_Task objective_.
Print every line of text in the material below word for word, and leave the pictures out.
== Data for processing ==
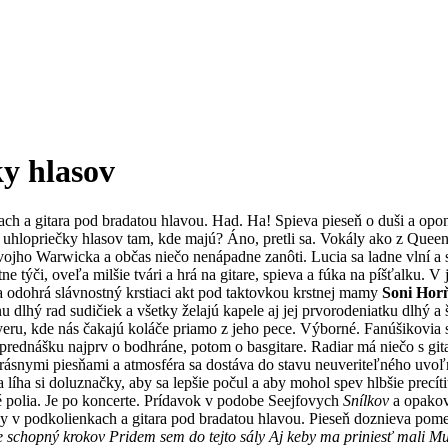
y hlasov
h a gitara pod bradatou hlavou. Had. Ha! Spieva pieseň o duši a opo
a uhlopriečky hlasov tam, kde majú? Áno, pretli sa. Vokály ako z Quee
 svojho Warwicka a občas niečo nenápadne zanôti. Lucia sa ladne vlní a
e týči, oveľa milšie tvári a hrá na gitare, spieva a fúka na píšťalku. V
a odohrá slávnostný krstiaci akt pod taktovkou krstnej mamy
Soni Hor
hý rad sudičiek a všetky želajú kapele aj jej prvorodeniatku dlhý a šť
eru, kde nás čakajú koláče priamo z jeho pece. Výborné. Fanúšikovia 
prednášku najprv o bodhráne, potom o basgitare. Radiar má niečo s gi
 krásnymi piesňami a atmosféra sa dostáva do stavu neuveriteľného uvoľ
íha si doluznačky, aby sa lepšie počul a aby mohol spev hlbšie precítiť
né polia. Je po koncerte. Prídavok v podobe Seejfovych
Snílkov
a opakov
y v podkolienkach a gitara pod bradatou hlavou. Pieseň doznieva pomer
 schopný krokov Pridem sem do tejto sály Aj keby ma priniesť mali Muz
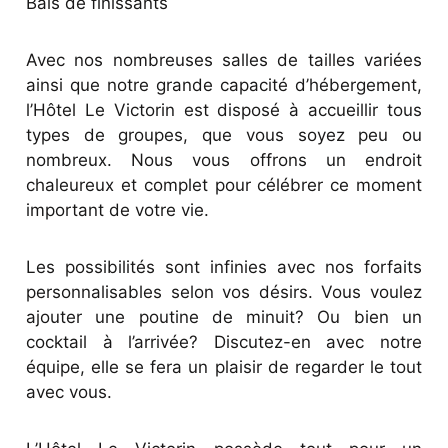
Bals de finissants
Avec nos nombreuses salles de tailles variées
ainsi que notre grande capacité d’hébergement,
l’Hôtel Le Victorin est disposé à accueillir tous
types de groupes, que vous soyez peu ou
nombreux. Nous vous offrons un endroit
chaleureux et complet pour célébrer ce moment
important de votre vie.
Les possibilités sont infinies avec nos forfaits
personnalisables selon vos désirs. Vous voulez
ajouter une poutine de minuit? Ou bien un
cocktail à l’arrivée? Discutez-en avec notre
équipe, elle se fera un plaisir de regarder le tout
avec vous.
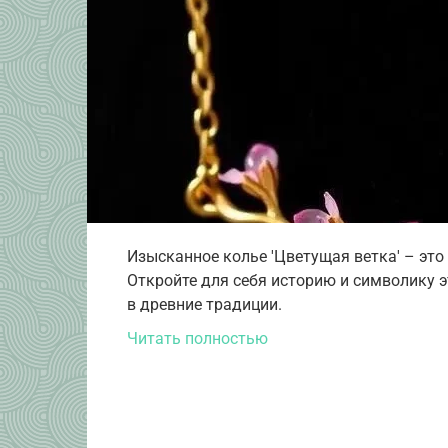
Изысканное колье 'Цветущая ветка' – эт
Откройте для себя историю и символику 
в древние традиции.
Читать полностью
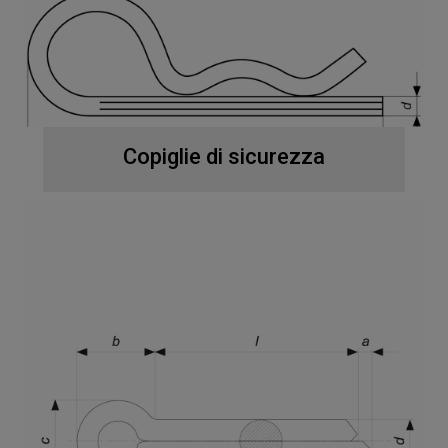
Copiglie di sicurezza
===
_Result_.
y hlasov
h a gitara pod bradatou hlavou. Had. Ha! Spieva pieseň o duši a opo
a uhlopriečky hlasov tam, kde majú? Áno, pretli sa. Vokály ako z Quee
 svojho Warwicka a občas niečo nenápadne zanôti. Lucia sa ladne vlní a
e týči, oveľa milšie tvári a hrá na gitare, spieva a fúka na píšťalku. V
a odohrá slávnostný krstiaci akt pod taktovkou krstnej mamy
Soni Hor
hý rad sudičiek a všetky želajú kapele aj jej prvorodeniatku dlhý a šť
eru, kde nás čakajú koláče priamo z jeho pece. Výborné. Fanúšikovia 
prednášku najprv o bodhráne, potom o basgitare. Radiar má niečo s gi
 krásnymi piesňami a atmosféra sa dostáva do stavu neuveriteľného uvoľ
íha si doluznačky, aby sa lepšie počul a aby mohol spev hlbšie precítiť
né polia. Je po koncerte. Prídavok v podobe Seejfovych
Snílkov
a opakov
y v podkolienkach a gitara pod bradatou hlavou. Pieseň doznieva pomer
 schopný krokov Pridem sem do tejto sály Aj keby ma priniesť mali Muz
Bals de finissants
Avec nos nombreuses salles de tailles variées
ainsi que notre grande capacité d’hébergement,
l’Hôtel Le Victorin est disposé à accueillir tous
types de groupes, que vous soyez peu ou
nombreux. Nous vous offrons un endroit
chaleureux et complet pour célébrer ce moment
important de votre vie.
Les possibilités sont infinies avec nos forfaits
personnalisables selon vos désirs. Vous voulez
ajouter une poutine de minuit? Ou bien un
cocktail à l’arrivée? Discutez-en avec notre
équipe, elle se fera un plaisir de regarder le tout
avec vous.
Изысканное колье 'Цветущая ветка' – эт
Откройте для себя историю и символику 
в древние традиции.
Читать полностью
Copiglie di sicurezza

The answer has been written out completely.